Ein Thema, das auch alle Eltern im Intensiv-Café umtreibt und das heftig diskutiert wird. „Wir wollen mit unseren Kindern leben und dafür sorgen, dass es ihnen, den Umständen entsprechend gut geht“, ist die einhellige Meinung, „wir lassen nicht zu, dass sie auf eine Pflegestation abgeschoben werden.“

Damit nicht genug: Die Eltern haben Angst, was passiert, wenn sie eines Tages nicht mehr in der Lage sind, ihre Intensivpflegekinder zu Hause zu versorgen oder wenn sie sterben.
Markus Behrendt: „Das ist ein wirklich großes Problem. Bislang gibt es kaum geeignete Wohnformen, die sowohl dem Intensivpflegebedarf als auch dem Assistenzbedarf unserer Kinder in angemessener Weise gerecht werden.“

Getrieben von diesen Sorgen und von dem festen Willen, den jungen Erwachsenen mit Intensivpflegebedarf eine Lebensperspektive zu bieten, entwickelte IntensivLeben gemeinsam mit der Lebenshilfe Region Kassel ein neuartiges Projekt: Den Aufbau einer selbstbestimmten Wohngruppe für junge Menschen, wie Jascha, Fabian oder Ella.

„Wir stehen noch ganz am Anfang, aber das zum 1. Januar 2020 in Kraft getretene Bundesteilhabegesetz eröffnet hierfür neue Möglichkeiten.
Deshalb ist es für uns unverständlich, dass durch das geplante Gesetz des Bundesgesundheitsministeriums jetzt wieder neue Hindernisse geschaffen werden sollen“, sagt Markus Behrendt.

Ich frage ihn, ob es nicht fast unmöglich ist, bei den vielen Problemen, Sorgen und Stolpersteinen, die Kraft und den Glauben aufzubringen, dass der Weg weitergehen kann.
Markus Behrendt schaut einen Moment gedankenverloren an die Decke vom Gemeindesaal, sagt dann: „Wissen Sie, noch vor einigen Jahren schauten Passanten betreten weg oder reagierten vorwurfsvoll, wenn Menschen wie Jascha in der Fußgängerzone unterwegs waren. Heute begegnet man uns mit viel mehr Selbstverständlichkeit und häufig auch mit Interesse. Daraus entwickeln sich dann oft Gespräche und sogar Unterstützung für den Verein. Viele Kirchengemeinden in Kassel helfen uns, sei es mit einem Adventsbasar, dem Raum, den wir hier nutzen dürfen, oder durch andere Formen der Unterstützung. Ganz ehrlich, ich glaube fest daran, dass unsere Gesellschaft bereit ist, sich für die Schwächeren einzusetzen. Das gibt uns allen viel Kraft und Zuversicht und ist für uns unverzichtbar.

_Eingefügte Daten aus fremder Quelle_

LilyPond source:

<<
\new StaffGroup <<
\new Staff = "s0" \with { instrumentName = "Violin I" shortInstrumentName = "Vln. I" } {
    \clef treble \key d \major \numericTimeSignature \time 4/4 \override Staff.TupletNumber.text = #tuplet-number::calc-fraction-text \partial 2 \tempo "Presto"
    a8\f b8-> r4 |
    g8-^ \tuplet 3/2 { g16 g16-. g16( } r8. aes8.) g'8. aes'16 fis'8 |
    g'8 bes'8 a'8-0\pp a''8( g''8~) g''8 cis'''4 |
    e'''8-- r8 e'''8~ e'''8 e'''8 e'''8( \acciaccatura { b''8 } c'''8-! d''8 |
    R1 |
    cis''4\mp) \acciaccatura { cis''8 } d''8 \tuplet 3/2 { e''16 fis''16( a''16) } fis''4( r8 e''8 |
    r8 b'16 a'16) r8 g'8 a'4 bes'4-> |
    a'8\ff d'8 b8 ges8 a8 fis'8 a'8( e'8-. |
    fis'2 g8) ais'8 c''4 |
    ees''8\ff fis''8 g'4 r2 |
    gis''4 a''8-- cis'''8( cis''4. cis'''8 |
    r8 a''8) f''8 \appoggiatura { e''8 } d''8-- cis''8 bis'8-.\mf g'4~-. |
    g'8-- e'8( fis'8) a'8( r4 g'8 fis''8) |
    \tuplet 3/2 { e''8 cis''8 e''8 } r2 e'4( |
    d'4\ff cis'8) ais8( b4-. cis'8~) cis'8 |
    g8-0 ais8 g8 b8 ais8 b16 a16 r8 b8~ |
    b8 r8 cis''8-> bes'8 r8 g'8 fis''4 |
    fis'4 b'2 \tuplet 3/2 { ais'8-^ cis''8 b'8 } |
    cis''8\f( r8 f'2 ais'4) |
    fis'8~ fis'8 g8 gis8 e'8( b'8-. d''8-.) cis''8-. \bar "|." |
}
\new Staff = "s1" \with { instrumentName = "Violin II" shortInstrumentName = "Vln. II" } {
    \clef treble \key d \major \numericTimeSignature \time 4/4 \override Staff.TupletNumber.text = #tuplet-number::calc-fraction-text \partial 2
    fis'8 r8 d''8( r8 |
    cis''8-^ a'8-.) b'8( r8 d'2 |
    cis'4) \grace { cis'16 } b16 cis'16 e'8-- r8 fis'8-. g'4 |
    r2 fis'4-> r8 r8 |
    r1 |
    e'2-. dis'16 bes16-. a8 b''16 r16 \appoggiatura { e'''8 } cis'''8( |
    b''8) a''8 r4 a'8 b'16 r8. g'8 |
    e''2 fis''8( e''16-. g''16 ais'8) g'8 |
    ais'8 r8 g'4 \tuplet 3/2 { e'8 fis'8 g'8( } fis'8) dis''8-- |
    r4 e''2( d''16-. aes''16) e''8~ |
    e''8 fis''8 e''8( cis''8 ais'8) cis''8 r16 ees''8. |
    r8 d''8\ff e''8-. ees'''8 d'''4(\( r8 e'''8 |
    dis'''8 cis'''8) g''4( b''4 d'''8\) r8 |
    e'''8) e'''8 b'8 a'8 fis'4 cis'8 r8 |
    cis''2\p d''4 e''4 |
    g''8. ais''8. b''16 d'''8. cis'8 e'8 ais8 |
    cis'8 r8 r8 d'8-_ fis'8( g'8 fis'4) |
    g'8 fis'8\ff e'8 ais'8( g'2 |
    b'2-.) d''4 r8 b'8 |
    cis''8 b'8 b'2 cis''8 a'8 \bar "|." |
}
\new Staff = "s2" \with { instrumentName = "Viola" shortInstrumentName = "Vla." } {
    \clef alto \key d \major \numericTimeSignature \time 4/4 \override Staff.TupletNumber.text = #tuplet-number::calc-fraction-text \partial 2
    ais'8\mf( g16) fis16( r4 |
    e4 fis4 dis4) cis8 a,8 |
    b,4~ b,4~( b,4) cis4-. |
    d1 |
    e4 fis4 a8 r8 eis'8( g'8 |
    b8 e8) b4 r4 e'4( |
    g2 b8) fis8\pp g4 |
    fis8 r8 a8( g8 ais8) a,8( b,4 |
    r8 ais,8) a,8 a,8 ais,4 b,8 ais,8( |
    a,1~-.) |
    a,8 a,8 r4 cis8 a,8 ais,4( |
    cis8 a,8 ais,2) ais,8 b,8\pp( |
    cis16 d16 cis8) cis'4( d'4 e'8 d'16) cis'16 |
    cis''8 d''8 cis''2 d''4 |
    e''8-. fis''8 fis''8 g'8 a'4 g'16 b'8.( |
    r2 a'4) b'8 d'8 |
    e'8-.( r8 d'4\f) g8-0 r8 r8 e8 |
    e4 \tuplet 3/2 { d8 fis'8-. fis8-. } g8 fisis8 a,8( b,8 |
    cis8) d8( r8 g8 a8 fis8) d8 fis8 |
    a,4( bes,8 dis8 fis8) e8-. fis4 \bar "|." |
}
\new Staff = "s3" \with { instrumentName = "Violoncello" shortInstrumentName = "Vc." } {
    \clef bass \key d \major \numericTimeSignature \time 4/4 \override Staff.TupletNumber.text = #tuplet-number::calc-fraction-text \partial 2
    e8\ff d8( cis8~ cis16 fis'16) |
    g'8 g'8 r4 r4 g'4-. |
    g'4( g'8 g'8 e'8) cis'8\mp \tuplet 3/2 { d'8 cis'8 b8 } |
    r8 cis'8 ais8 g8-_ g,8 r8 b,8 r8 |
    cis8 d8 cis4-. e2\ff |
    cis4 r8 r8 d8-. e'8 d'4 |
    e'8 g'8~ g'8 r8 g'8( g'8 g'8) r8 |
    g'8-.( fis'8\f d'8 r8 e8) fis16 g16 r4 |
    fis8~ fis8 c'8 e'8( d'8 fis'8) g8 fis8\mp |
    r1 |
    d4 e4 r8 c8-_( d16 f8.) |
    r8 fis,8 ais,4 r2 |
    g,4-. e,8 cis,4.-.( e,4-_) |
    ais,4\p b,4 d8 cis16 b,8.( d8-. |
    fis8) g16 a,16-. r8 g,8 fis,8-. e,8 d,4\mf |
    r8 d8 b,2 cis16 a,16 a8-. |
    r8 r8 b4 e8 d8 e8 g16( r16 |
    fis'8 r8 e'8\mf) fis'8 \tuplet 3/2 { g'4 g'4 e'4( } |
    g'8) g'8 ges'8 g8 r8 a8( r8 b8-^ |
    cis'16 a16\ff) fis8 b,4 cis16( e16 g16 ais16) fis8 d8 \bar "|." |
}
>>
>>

Der Kaffeenachmittag im Intensiv-Café geht zu Ende. Beeindruckende, intensive Stunden. Während ich mich von den Eltern und ihren liebenswerten Kindern, die wahrhaft ein schweres Schicksal meistern müssen, verabschiede, schießt mir ein Gedanke durch den Kopf: Das einzig Entscheidende im Leben ist, dass wir geliebt werden und diese Liebe auch zu spüren bekommen. Genau dies beweisen hier in diesem Raum alle Menschen. Alle!